No, the answer is correct. You have to put a signal into the receiver with a calibrated signal generator, for example at -70 dBm.
Nope. Not if I'm comparing the free space noise level at freq. x between two software packages too see how they calculate it. As I've said, I'm not interested in a calibrated answer, only in a comparative answer between two software systems looking at the same input and the same exact hardware. This is perfectly valid. You don't seem to be able to grasp what I'm getting at.
Some SDR software lets you then adjust the spectrum display and s meter display levels to agree with the known input signal level. Other SDR software, such as HDSDR lets you only calibrate the s meter reading, not the spectrum display level. That must be accounted for in the ExtIO DLL that interfaces your hardware with HDSDR.
The other issue is that the noise floor, after calibration using the method above, ...
I'm not interested in calibrating the systems, only in comparing the answer they give, given substantially the same noise input and substantially the same settings.
... If you double the sample rate, the noise floor increases each doubling by approx. 6 dB. If you decrease the sampling rate by one half, the calibrated noise floor drops by 6 dB. You will also notice that as you increase or decrease the filter bandwidth in the SDR programs, the s meter reading of the noise floor in your selected bandwidth changes too.
I've already said, I can't get the two programs to give the same answer even if I adjust all the parameters available.
This is all fundamental sampling theory stuff and you should read up on it.
The answer to your original question is the no SDR software displays the correct noise floor unless you calibrate the displayed level with a signal source of known level.
I'm not interested in calibrating them as I've said now several times.
There is variations from SDR hardware to hardware of the same kind as well as different SDR hardware that makes it necessary to calibrate the software calculation for it to be accurate and display the real noise floor.
I'm not interested in the calibrated noise floor - to avoid repeating myself, see above responses ...
Here, let me try a simple analogy.
First we take it that we are using systems that are made by companies that have a sound understanding of the engineering of the products they have produced.
Now, suppose I put masking tape on the front of my variable 0 - 30V P.S. readout so I can't see the voltage. I then randomly turn the voltage knob and turn it on. I have no idea what the voltage is. I then measure the output with a Fluke DMM. It reads 12.50V.
I then get a second DMM, made by Agilent, and measure the voltage. It reads 12.59V. What is the actual voltage of the P.S.?

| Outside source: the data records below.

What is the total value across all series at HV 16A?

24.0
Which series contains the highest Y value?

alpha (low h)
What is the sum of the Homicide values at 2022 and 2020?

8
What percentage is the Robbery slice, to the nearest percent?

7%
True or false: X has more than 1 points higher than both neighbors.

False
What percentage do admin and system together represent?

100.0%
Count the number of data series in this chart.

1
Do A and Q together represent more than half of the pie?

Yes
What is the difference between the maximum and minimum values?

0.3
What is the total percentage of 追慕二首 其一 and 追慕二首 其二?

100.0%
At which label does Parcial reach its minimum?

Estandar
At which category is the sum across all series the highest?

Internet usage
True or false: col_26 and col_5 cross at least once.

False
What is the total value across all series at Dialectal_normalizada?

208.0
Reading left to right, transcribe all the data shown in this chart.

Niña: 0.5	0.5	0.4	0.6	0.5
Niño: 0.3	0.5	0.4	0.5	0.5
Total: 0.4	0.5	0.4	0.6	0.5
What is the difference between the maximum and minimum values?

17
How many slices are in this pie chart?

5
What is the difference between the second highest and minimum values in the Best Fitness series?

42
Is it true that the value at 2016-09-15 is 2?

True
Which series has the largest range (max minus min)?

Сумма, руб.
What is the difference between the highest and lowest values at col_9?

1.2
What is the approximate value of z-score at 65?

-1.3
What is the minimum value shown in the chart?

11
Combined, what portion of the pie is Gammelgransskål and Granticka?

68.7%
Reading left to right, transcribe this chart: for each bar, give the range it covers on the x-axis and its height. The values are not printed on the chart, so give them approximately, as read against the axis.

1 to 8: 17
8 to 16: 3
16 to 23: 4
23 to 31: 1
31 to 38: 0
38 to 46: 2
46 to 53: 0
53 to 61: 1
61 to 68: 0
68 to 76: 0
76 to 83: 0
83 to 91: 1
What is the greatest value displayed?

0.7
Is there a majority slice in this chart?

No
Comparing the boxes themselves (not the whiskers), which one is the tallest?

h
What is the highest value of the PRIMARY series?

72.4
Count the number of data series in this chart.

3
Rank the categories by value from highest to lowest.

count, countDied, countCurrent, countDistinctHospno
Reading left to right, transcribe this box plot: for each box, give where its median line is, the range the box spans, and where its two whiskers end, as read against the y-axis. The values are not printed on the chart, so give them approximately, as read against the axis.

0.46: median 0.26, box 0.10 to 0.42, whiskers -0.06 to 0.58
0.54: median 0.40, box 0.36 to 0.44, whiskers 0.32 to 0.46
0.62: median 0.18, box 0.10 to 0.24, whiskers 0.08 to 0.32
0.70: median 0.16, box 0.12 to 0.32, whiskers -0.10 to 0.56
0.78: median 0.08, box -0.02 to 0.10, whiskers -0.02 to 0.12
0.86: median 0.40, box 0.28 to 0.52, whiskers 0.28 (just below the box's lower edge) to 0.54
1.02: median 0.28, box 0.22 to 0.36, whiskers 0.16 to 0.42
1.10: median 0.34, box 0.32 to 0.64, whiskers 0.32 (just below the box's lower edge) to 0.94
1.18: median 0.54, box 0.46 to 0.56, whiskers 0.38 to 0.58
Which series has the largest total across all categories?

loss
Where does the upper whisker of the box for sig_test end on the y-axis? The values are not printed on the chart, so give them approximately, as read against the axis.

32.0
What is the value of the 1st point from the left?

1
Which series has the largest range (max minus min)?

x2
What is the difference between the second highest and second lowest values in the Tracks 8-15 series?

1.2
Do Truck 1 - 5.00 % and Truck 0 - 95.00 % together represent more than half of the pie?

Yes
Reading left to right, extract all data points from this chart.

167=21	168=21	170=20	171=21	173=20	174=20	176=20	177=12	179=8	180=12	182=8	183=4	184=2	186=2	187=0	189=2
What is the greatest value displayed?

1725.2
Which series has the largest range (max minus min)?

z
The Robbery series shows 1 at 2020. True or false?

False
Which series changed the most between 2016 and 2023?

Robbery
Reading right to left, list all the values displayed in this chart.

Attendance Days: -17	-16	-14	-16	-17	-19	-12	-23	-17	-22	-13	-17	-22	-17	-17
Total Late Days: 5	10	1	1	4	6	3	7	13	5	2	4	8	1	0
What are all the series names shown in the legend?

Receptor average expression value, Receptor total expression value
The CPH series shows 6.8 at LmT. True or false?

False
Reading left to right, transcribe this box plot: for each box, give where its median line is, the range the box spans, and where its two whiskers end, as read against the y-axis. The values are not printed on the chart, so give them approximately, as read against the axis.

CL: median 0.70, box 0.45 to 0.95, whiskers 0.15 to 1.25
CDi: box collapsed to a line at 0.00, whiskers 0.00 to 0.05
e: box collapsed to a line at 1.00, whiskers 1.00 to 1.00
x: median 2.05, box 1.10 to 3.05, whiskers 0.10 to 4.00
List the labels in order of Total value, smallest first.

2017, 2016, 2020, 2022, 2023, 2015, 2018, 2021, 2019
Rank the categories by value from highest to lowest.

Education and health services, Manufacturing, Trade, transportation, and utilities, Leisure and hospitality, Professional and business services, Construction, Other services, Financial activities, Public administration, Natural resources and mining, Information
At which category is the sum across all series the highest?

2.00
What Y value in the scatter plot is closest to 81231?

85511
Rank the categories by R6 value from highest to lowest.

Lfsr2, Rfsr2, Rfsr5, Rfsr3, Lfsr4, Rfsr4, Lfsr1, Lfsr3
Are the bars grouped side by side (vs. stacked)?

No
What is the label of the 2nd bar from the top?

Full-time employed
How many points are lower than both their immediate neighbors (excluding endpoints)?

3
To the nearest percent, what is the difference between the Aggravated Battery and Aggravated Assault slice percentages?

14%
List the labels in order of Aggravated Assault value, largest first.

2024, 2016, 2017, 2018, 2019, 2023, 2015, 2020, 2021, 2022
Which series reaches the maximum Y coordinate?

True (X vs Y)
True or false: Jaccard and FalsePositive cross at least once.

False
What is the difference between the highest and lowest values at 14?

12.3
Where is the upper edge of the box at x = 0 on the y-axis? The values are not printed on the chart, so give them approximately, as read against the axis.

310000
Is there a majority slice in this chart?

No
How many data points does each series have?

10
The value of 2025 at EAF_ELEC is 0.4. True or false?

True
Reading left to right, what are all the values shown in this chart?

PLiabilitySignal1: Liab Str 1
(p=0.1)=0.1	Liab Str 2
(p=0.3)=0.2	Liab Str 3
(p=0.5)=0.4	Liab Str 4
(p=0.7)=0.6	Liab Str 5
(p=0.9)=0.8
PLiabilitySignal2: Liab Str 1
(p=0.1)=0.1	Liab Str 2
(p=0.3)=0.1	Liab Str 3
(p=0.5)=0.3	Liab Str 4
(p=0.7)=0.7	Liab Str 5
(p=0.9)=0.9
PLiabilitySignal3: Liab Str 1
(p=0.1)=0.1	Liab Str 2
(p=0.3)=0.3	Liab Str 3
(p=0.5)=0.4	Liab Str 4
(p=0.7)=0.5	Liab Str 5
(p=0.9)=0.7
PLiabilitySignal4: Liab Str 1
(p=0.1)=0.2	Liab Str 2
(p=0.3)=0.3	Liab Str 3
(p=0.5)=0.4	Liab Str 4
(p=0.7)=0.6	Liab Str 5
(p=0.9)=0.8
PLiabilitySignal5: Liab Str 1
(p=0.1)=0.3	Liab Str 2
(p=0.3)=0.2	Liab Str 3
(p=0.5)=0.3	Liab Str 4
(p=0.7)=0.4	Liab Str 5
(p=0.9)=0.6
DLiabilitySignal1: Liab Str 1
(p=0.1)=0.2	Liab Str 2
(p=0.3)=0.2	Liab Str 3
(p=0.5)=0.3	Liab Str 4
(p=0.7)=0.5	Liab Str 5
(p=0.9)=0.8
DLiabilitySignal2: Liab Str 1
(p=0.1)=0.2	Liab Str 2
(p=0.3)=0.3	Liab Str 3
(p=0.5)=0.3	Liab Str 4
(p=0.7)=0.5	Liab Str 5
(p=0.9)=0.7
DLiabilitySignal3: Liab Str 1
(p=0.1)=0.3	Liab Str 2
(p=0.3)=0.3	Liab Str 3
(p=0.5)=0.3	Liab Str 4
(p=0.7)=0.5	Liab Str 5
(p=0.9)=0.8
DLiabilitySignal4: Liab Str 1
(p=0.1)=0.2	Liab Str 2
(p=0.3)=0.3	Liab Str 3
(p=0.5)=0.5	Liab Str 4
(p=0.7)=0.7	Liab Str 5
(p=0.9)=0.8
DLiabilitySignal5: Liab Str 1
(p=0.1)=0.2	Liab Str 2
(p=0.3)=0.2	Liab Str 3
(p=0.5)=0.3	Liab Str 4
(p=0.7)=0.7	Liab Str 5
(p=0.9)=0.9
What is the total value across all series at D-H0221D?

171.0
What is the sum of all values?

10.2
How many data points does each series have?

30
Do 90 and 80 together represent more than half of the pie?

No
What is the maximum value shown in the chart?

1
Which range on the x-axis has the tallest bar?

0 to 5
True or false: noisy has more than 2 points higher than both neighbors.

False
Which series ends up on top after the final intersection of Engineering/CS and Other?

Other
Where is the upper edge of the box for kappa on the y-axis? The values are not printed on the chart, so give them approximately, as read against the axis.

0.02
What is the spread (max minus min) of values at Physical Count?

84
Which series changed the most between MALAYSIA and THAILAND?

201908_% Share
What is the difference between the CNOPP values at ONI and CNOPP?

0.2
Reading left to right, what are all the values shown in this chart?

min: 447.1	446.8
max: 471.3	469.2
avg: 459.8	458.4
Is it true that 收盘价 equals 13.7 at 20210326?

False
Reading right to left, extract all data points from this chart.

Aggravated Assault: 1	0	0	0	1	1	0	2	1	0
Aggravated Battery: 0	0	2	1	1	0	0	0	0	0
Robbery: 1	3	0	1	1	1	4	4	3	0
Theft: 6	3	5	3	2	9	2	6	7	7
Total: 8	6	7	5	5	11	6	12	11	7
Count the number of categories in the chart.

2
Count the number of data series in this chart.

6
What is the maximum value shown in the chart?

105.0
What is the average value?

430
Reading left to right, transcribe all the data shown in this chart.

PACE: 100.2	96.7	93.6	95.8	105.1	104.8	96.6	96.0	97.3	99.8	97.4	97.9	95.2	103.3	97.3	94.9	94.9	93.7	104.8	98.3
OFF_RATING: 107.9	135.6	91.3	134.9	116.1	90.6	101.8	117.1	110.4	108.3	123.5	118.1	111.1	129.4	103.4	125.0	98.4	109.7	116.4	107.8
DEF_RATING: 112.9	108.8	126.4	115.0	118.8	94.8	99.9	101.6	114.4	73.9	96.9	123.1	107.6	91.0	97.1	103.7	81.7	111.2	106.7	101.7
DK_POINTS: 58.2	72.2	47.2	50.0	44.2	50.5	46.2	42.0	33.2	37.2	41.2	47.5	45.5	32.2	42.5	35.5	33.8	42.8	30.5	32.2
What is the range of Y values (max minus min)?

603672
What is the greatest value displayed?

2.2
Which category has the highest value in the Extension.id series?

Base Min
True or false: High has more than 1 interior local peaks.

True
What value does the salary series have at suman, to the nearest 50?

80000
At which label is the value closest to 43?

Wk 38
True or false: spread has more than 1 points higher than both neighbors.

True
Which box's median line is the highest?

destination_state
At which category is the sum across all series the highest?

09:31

The answer is - I don't care. All I'm doing is comparing two systems using a given input to see if they give substantially the same answer - not the "right" answer. It makes no difference whatsoever if the input is calibrated or not. Now what happens if the DMMs read substantially different values, such as 12.50V and 13.8V? All that means is that for a given input something is causing a difference in the readings and it isn't the output voltage. If I try to get them to agree by adjusting either one or both, and I cannot do that, it tells me that there is something very wrong with the DMMs, something at a fundamental level. It has nothing to do with the input being calibrated or not. If I can adjust one or the other so they read the same, it then tells me that there is no substantial problem with the DMMs, and if I did get a calibrated voltage, that I could also adjust to that, but that isn't the issue at the level I'm referring to here. The issue is, with a measurable input voltage, do the soundly engineered DMMs agree or not and can they be made to agree - not whether they are calibrated to a standard.
So it goes with the noise floors. The two programs should be able to substantially agree given the same exact hardware and substantially the same running noise level at freq. x. Of course there are parameters to adjust, but we're dealing with mathematics now, not hardware, in the computer. The math theory is sound, so the answers should be closer than orders of magnitude difference after all means of adjustment has been attempted.
See, I knew this would result in a argument which is why I didn't respond back initially, but ah well ... here we go.